Pour mettre au jour leur œuvre politique et financière, expliquer leur action sociale, la comprendre sans s’en étonner, il faut caractériser le milieu dans lequel ils ont vécu, déterminer les traditions, les doctrines, les lois et les mœurs ploutocratiques, avec l’appui desquelles ils ont déployé leurs excès et leur puissance. C’est ce que nous allons essayer d’abord ; nous arriverons ensuite, directement, aux publicains et aux banquiers eux-mêmes.
Ils se développèrent vers l’époque des guerres puniques, sur un sol qui semblait progressivement se préparer pour eux.
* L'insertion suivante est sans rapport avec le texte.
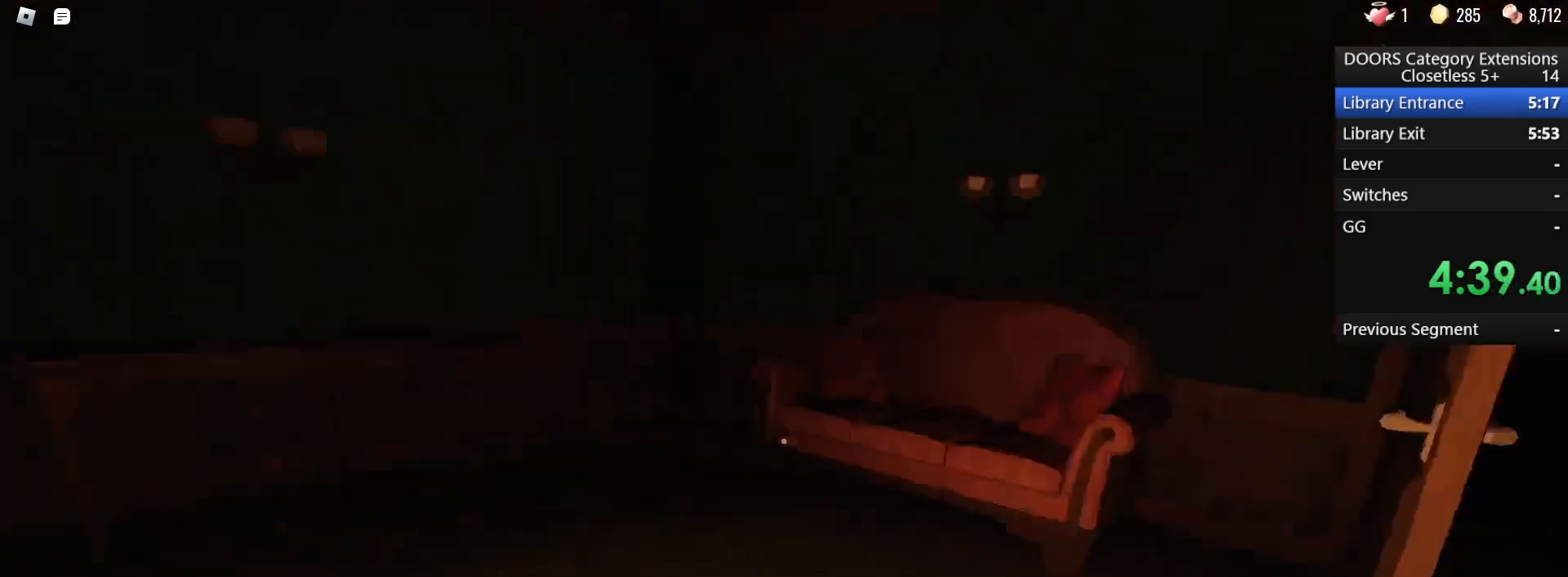
{"keys": ["w"], "mouse": [], "events": [[317, "w", "down"], [467, "a", "up"]]}
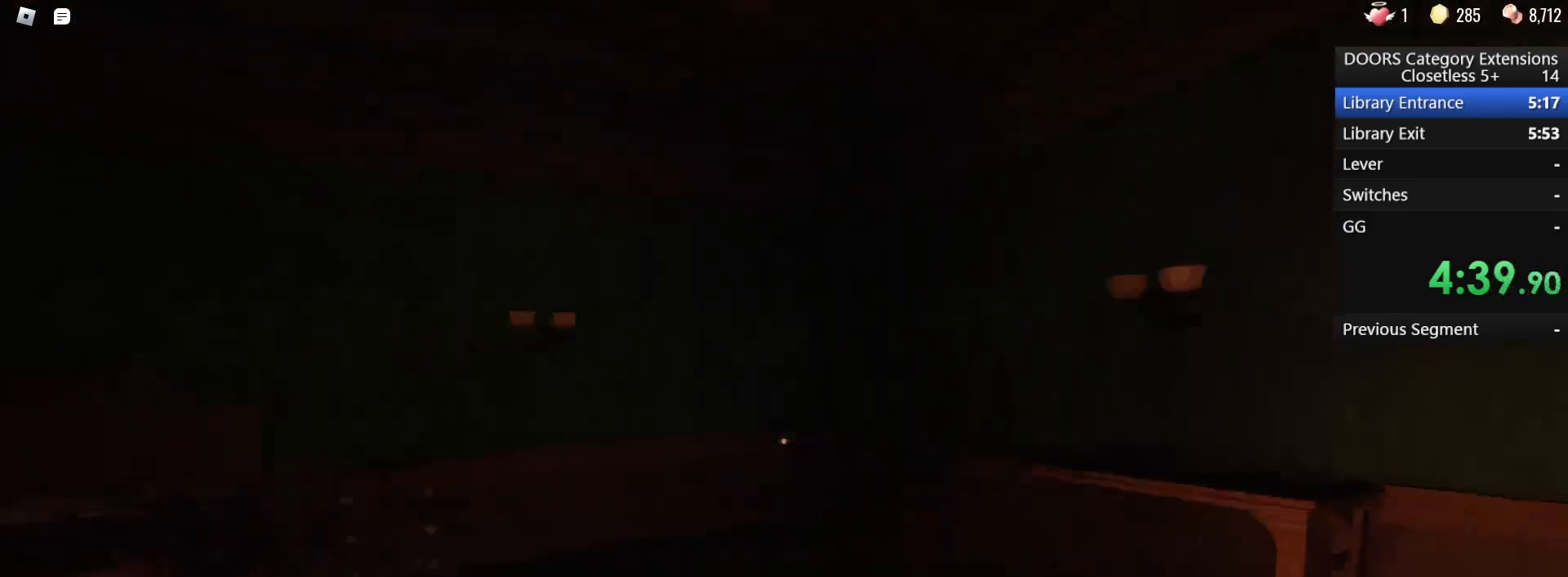
{"keys": ["w"], "mouse": [], "events": []}
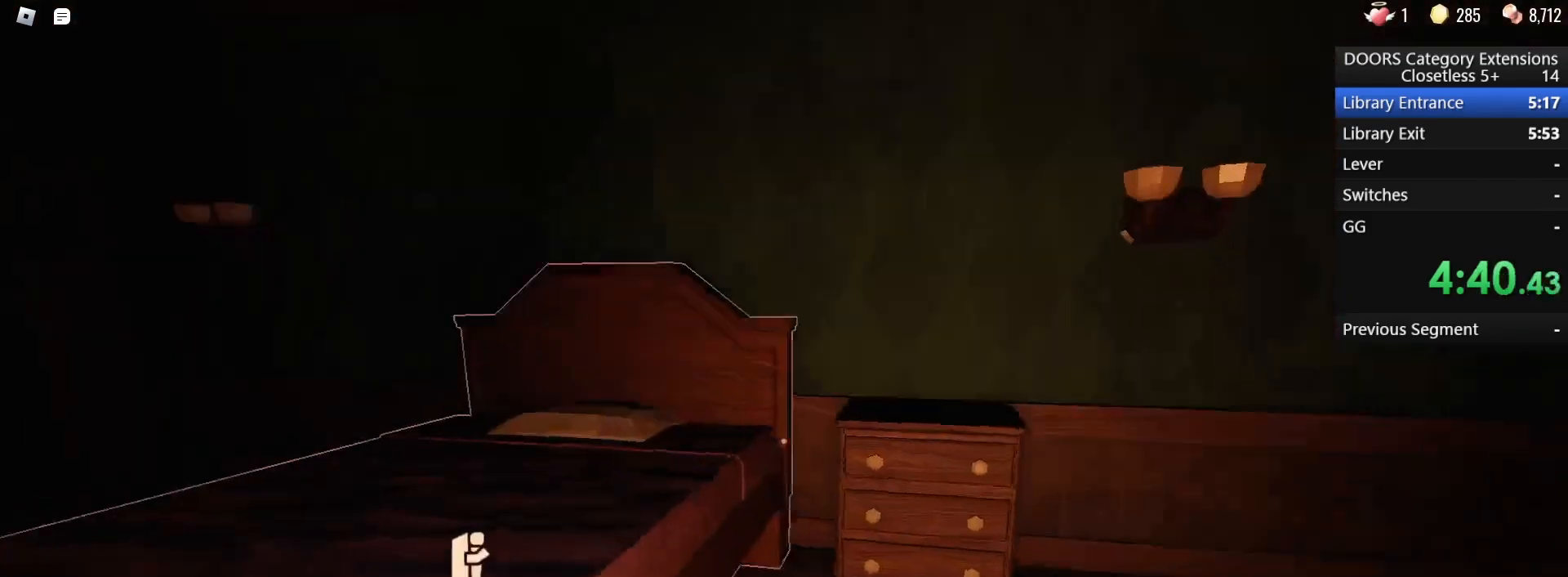
{"keys": ["a"], "mouse": [], "events": [[33, "1", "down"], [150, "1", "up"], [417, "a", "down"], [500, "w", "up"]]}
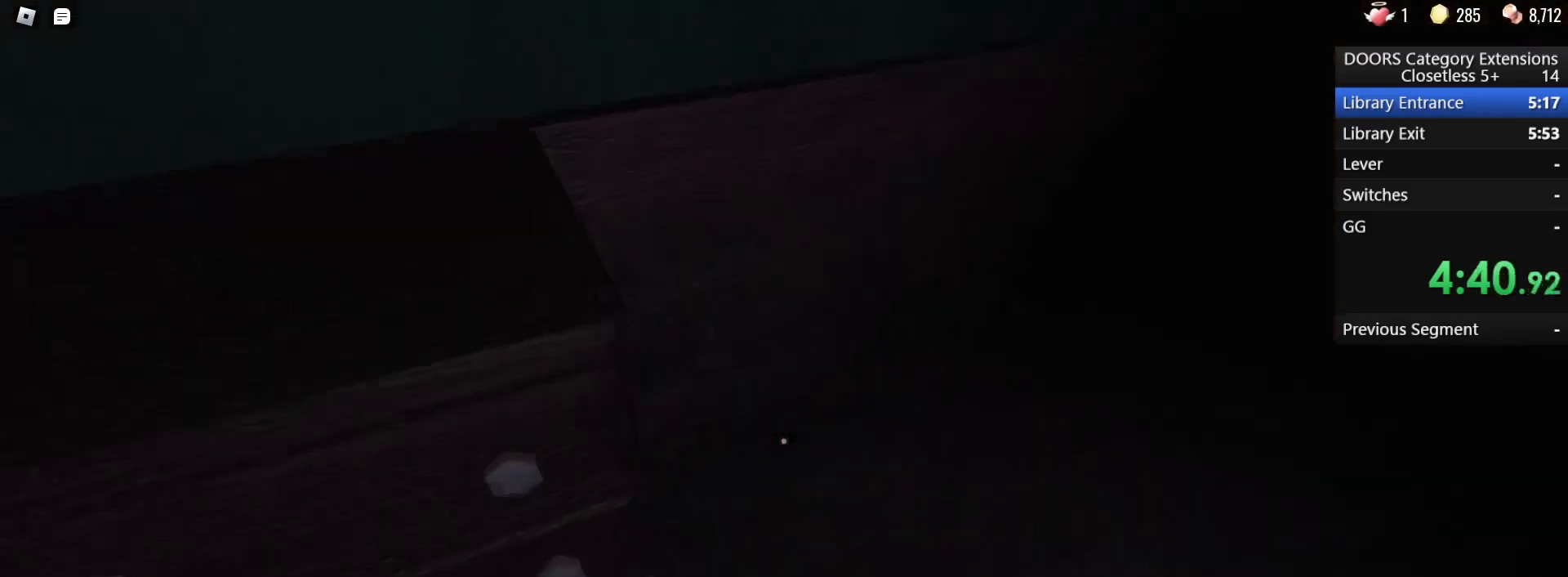
{"keys": ["d", "w"], "mouse": [], "events": [[233, "a", "up"], [283, "d", "down"], [367, "w", "down"]]}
Ils apparurent, et l’ivraie ne tarda pas à absorber le bon grain.
CHAPITRE PREMIER.
INFLUENCE PROGRESSIVE DE LA RICHESSE DANS LA LÉGISLATION ET DANS LES MŒURS ROMAINES, JUSQU’AUX PREMIERS TEMPS DE L’EMPIRE.
Ce qui fit la force et la grandeur du peuple romain, ce fut : l’austérité de ses mœurs primitives ; le culte de sa religion profond et sincère, jusqu’à en mêler les pratiques à tous les événements de la vie, au foyer et dans l’État ; la fidélité à la foi jurée ; la vigoureuse organisation de la famille, autour de laquelle rayonnaient les lignes indéfinies de la Gens fidèle ; la persistance héréditaire dans les traditions de vertu civique et de dévouement à la patrie ; ce furent enfin l’amour passionné et l’orgueil du nom de la cité romaine, dans le passé, le présent et l’avenir, allant parfois jusqu’à excuser tout, à légitimer tout, pendant la guerre, comme au sein de la paix.
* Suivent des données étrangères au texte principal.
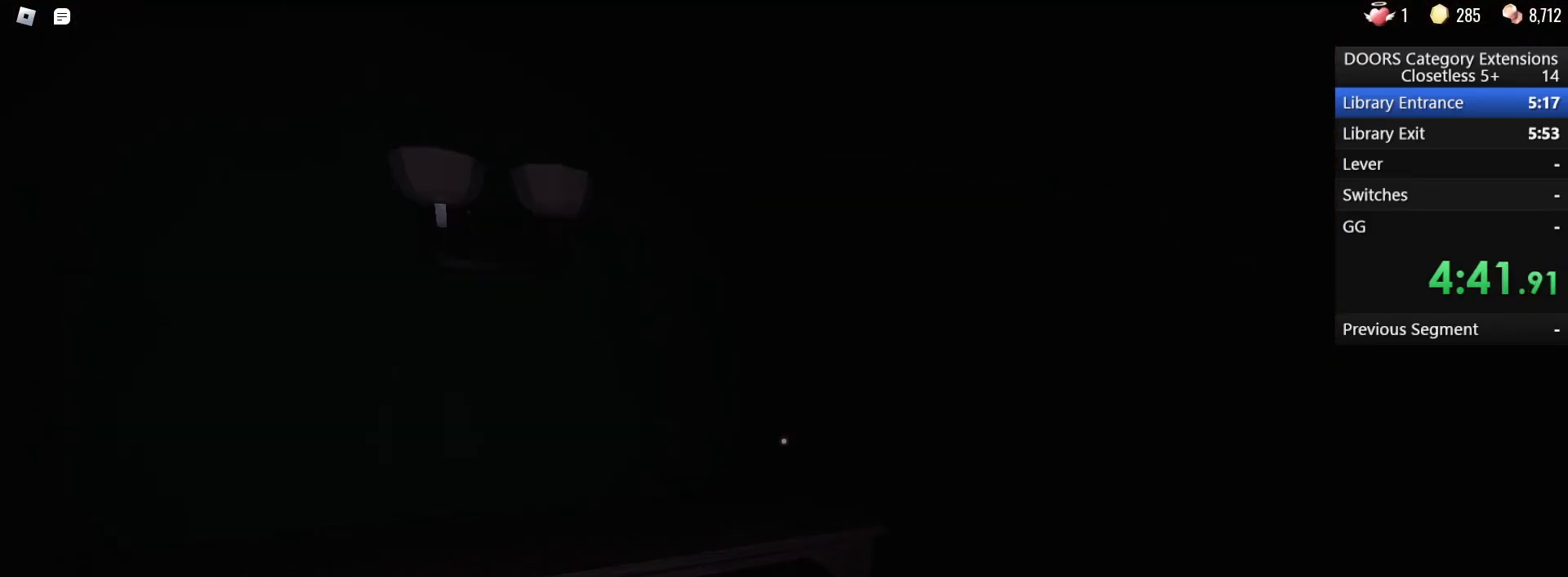
{"keys": ["w"], "mouse": [], "events": [[83, "d", "down"], [350, "d", "up"]]}
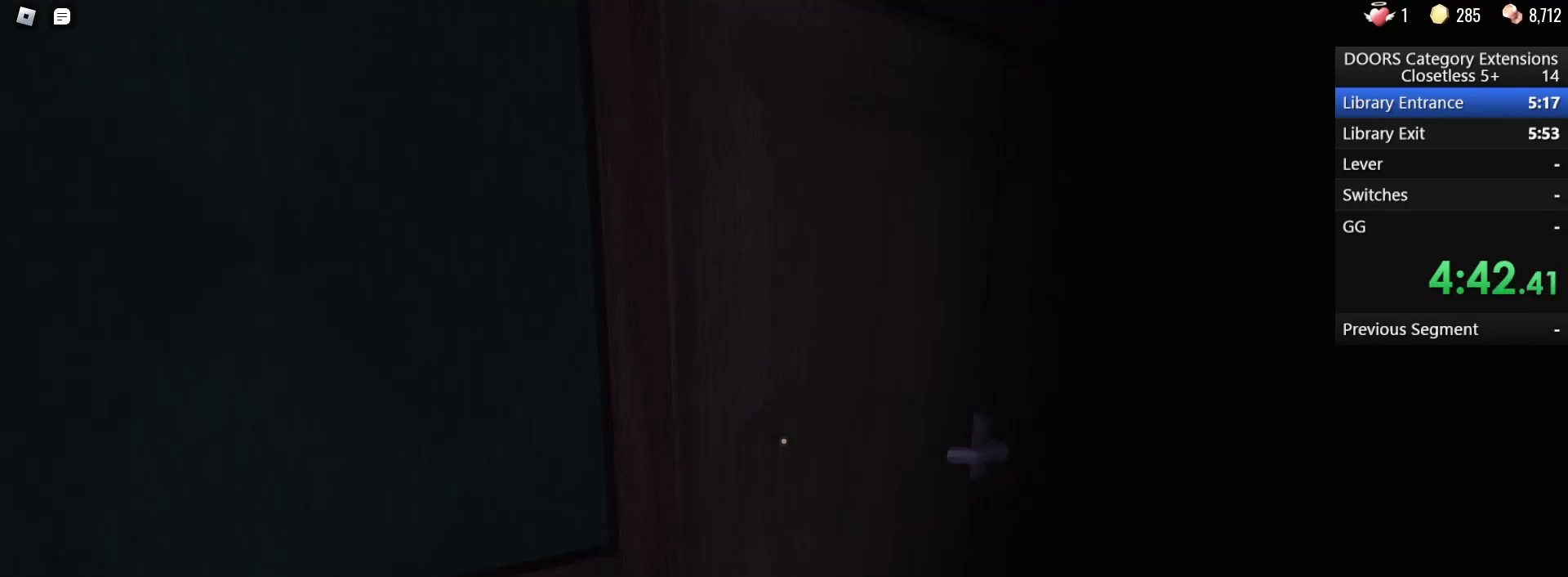
{"keys": ["d", "w"], "mouse": [], "events": [[183, "1", "down"], [183, "d", "down"], [317, "1", "up"]]}
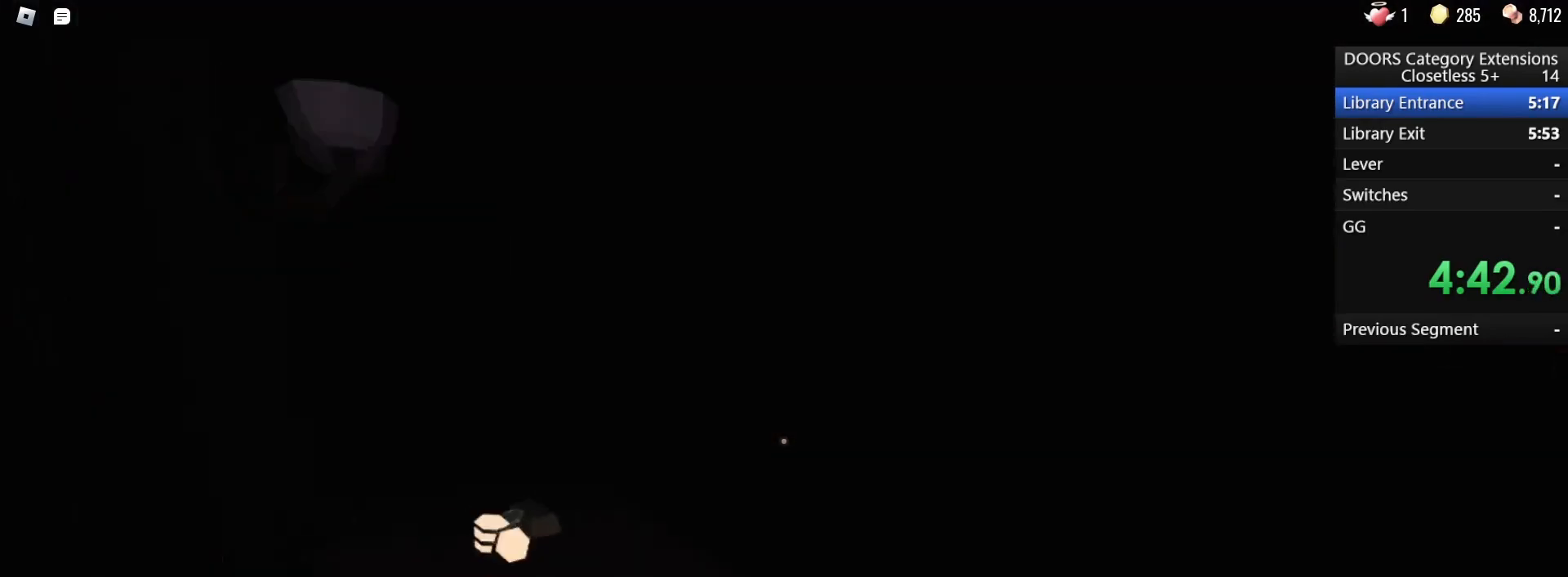
{"keys": ["w"], "mouse": [], "events": [[100, "d", "up"], [100, "mouse_left", "down"], [150, "d", "down"], [200, "mouse_left", "up"], [300, "mouse_left", "down"], [350, "mouse_left", "up"], [433, "d", "up"]]}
Les caractères énergiques et les talents se perpétuaient, à travers les générations, dans ces vigoureuses familles des temps anciens, à la sève puissante, à l’âme forte, où l’obéissance au chef ne se discutait pas, où l’abnégation s’élevait souvent, et presque naturellement, jusqu’à l’héroïsme. « Tout Claudius était réputé fier, tout Scipion belliqueux, tout Mucius jurisconsulte[31]. »
[31] Rodière, Les grands jurisconsultes, liv. I, ch. I, § 5, p. 33. Toulouse, Privat, édit. 1874.
Le respect des ancêtres allait jusqu’à en faire des dieux ; jusqu’à leur élever des autels, où la famille venait prier en commun, suivant les rites ; où la jeune fille portait, tous les matins, les fleurs nouvelles[32] ; où l’adolescent et l’homme fait allaient chercher, pour les difficultés de la vie, de la force d’âme, des conseils et des exemples.
[32] Ce fait est rapporté comme un trait de mœurs traditionnel, dans les plus anciennes pièces de théâtre de Rome.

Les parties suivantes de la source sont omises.